• [ASSIGNMENT]: What's wanted is each entry repeated verbatim, minus its images.

-- SOURCE MATERIAL follows --

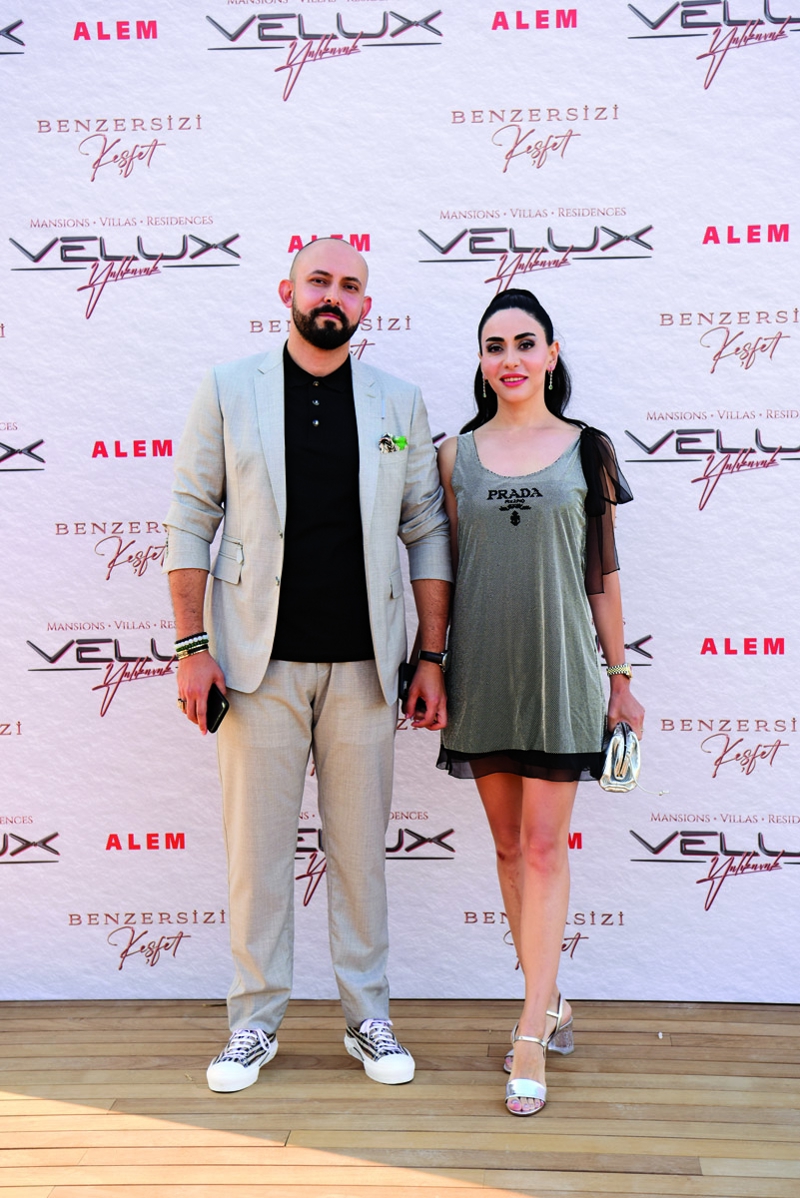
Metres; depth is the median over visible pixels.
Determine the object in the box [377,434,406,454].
pocket square
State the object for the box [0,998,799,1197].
wooden deck
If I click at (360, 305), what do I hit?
man
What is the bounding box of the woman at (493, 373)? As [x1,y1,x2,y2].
[436,283,641,1116]
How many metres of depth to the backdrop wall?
4.70 m
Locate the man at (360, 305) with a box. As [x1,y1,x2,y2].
[165,233,452,1097]
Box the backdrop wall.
[0,0,799,1002]
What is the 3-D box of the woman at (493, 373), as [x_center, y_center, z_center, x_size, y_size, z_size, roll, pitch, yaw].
[0.286,0.167,4.183,0.460,1.622,0.629,0,5,3]
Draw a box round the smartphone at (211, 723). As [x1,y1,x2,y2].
[202,684,229,734]
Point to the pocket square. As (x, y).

-- SOURCE MATERIAL concluded --

• [WRITTEN ANSWER]:
Metres; depth is the median over visible pixels.
Determine the object in the box [377,434,406,454].
pocket square
State the object for the box [0,998,799,1197].
wooden deck
If I click at (360, 305), what do I hit?
man
What is the bounding box of the woman at (493, 373)? As [x1,y1,x2,y2].
[436,283,641,1116]
How many metres of depth to the backdrop wall?
4.70 m
Locate the man at (360, 305) with a box. As [x1,y1,x2,y2].
[165,233,452,1097]
Box the backdrop wall.
[0,0,799,1002]
What is the 3-D box of the woman at (493, 373), as [x_center, y_center, z_center, x_size, y_size, z_size, roll, pitch, yaw].
[0.286,0.167,4.183,0.460,1.622,0.629,0,5,3]
Draw a box round the smartphone at (211, 723). As [x1,y1,x2,y2].
[202,684,229,734]
Point to the pocket square. As (x, y).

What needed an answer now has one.